Javascript versus PHP

PHP is net als JavaScript een scriptingtaal. Scripts maken een webpagina interactief. De manier waarop scripts worden uitgevoerd verschilt. Of in de browser van je computer of op een server.

Voor het schrijven van scripts die worden uitgevoerd in een browser gebruik je een client-side scriptingtaal, bijvoorbeeld JavaScript. Scripts die worden uitgevoerd op een server worden geschreven in server-side scriptingtalen, bijvoorbeeld PHP.

Wanneer een HTML-pagina wordt opgevraagd, zal de server waar de webpagina gehost wordt de gevraagde pagina direct doorsturen naar de client. Dit is de computer die gebruikt wordt om de webpagina te bekijken.

Stel dat in deze HTML-pagina een JavaScript-code is opgenomen, dan vindt de verwerking van het script in de browser van de client plaats en dus niet op de server waar de website wordt gehost. Het script wordt op je eigen computer uitgevoerd.

In een HTML-pagina waar PHP in verwerkt is, zal de server de opgevraagde pagina eerst moeten parsen. Het programma dat daarvoor gebruikt wordt, heet de parser. De parser converteert de ingevoerde code naar begrijpelijke structuur voor het programma. Pas als het script geparst is, stuurt de server de opgevraagde pagina naar de client toe.


Het verschil in hoe een client-side script en een server-side script wordt verwerkt, wordt duidelijk als de broncode van een opgevraagde pagina wordt bekeken.

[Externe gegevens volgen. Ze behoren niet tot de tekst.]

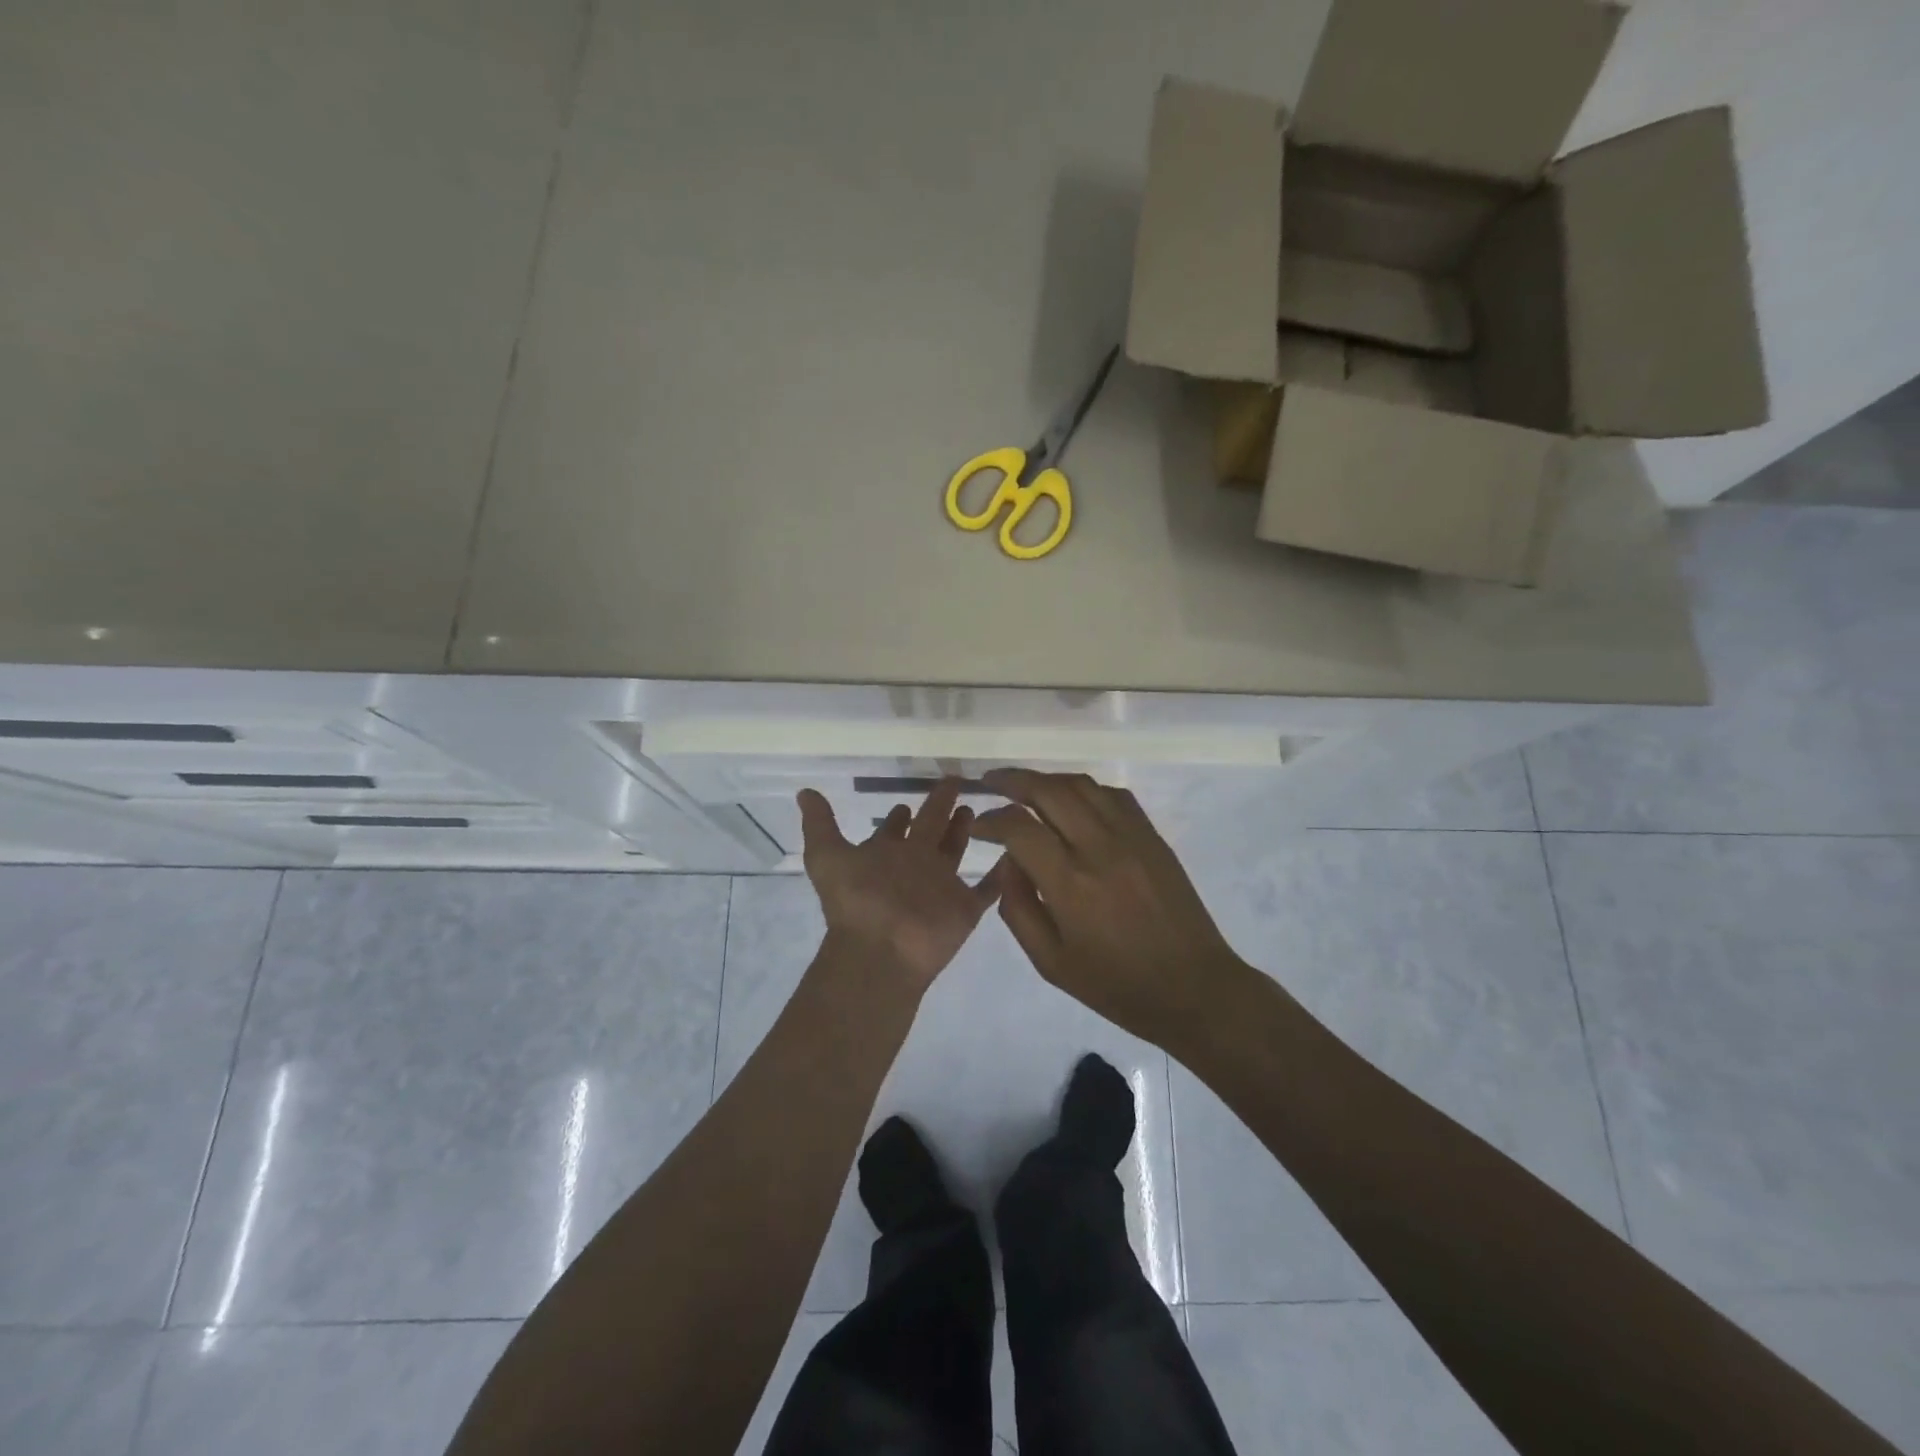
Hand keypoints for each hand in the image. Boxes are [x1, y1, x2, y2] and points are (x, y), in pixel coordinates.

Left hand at [798, 779, 1002, 991]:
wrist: (881, 950)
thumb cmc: (856, 901)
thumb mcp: (827, 856)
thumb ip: (820, 823)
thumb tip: (804, 792)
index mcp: (886, 854)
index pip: (895, 829)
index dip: (899, 815)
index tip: (906, 800)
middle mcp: (914, 866)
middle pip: (931, 831)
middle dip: (940, 809)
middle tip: (954, 784)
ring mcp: (941, 887)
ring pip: (956, 852)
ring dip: (965, 832)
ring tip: (977, 809)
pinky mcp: (965, 908)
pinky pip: (989, 887)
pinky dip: (1002, 873)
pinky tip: (1015, 852)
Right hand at [971, 769, 1243, 1047]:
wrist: (1192, 987)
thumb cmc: (1116, 984)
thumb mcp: (1050, 962)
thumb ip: (1018, 908)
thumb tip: (1008, 861)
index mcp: (1070, 884)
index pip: (1019, 827)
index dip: (990, 820)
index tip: (977, 825)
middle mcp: (1099, 848)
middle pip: (1049, 790)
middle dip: (1013, 781)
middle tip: (991, 782)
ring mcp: (1131, 836)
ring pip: (1082, 784)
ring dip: (1048, 779)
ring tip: (1027, 786)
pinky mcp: (1152, 836)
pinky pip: (1114, 795)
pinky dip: (1085, 790)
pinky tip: (1073, 802)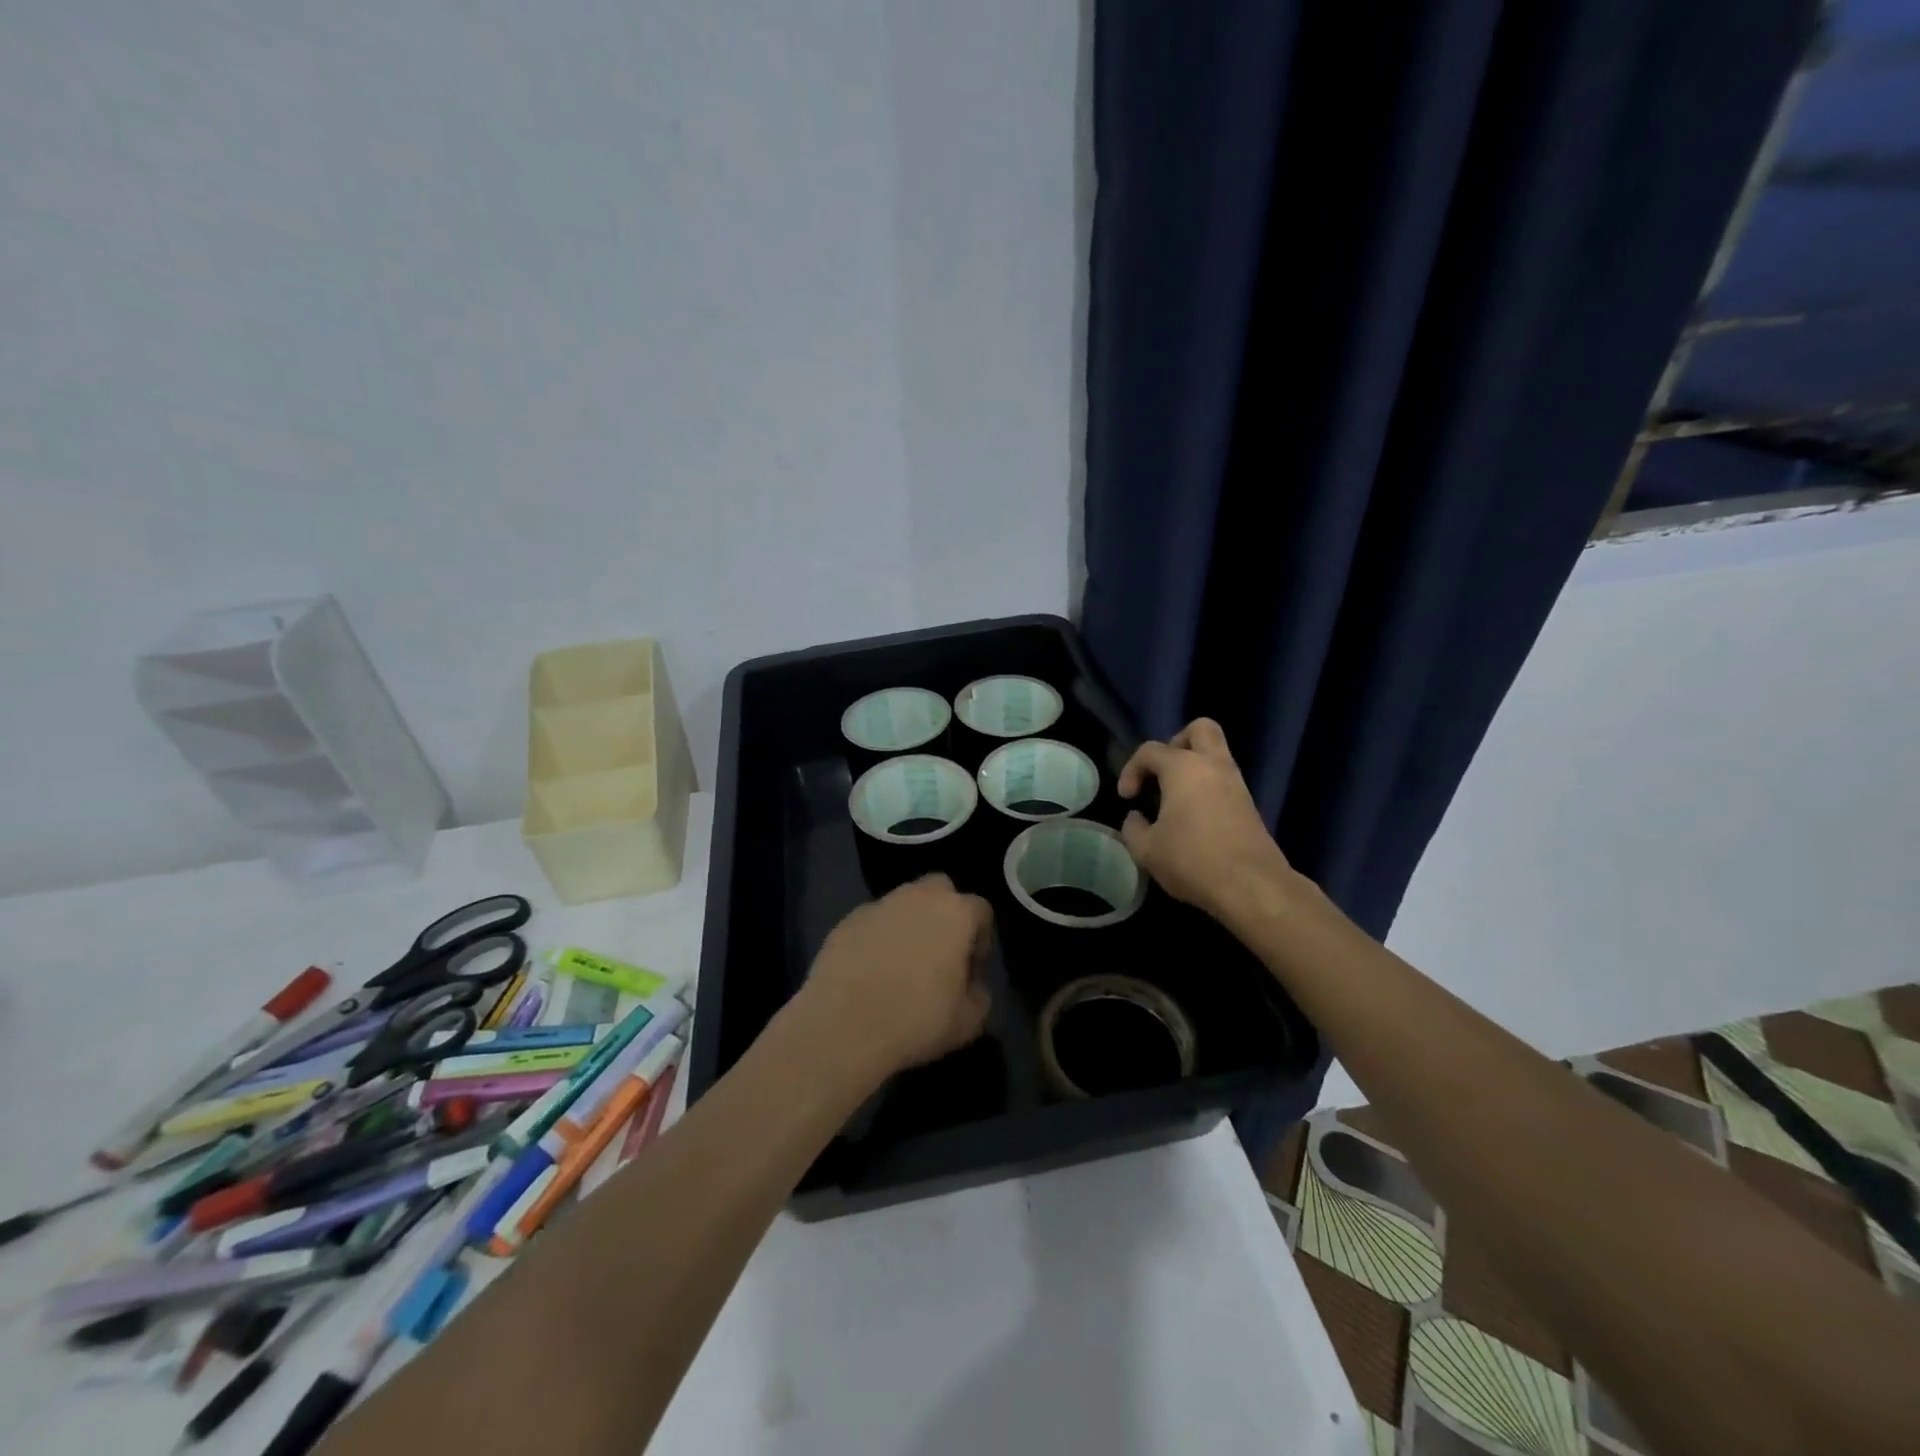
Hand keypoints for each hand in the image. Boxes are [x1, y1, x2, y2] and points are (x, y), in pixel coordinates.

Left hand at [798, 875, 993, 1079]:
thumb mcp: (968, 1022)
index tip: (971, 968)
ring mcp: (879, 905)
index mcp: (955, 913)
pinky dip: (878, 936)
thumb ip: (979, 995)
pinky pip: (873, 921)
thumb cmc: (916, 1020)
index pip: (981, 910)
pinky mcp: (847, 921)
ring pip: (903, 901)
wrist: (844, 1026)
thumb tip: (971, 986)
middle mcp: (918, 897)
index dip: (982, 938)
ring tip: (903, 962)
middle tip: (940, 951)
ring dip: (909, 922)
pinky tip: (871, 969)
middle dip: (945, 912)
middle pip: (940, 889)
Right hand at [1118, 718, 1294, 926]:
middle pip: (1200, 729)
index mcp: (1183, 768)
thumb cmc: (1192, 860)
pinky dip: (1206, 788)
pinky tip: (1193, 818)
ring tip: (1174, 800)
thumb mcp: (1146, 850)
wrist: (1252, 886)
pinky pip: (1223, 780)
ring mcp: (1236, 783)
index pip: (1150, 751)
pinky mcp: (1249, 805)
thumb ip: (1133, 828)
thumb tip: (1136, 818)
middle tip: (1161, 773)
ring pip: (1215, 755)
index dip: (1131, 770)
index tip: (1127, 798)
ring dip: (1193, 768)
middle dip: (1176, 743)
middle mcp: (1213, 765)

In een HTML-document waarin JavaScript is verwerkt, krijg je na het opvragen van de broncode van het document het volledige script te zien.
In een HTML-document waarin PHP is opgenomen, zie je in de broncode slechts de uitvoer van het script en dus niet het volledige script zelf. Dat is ook logisch als je bedenkt dat de verwerking van het script op serverniveau plaatsvindt.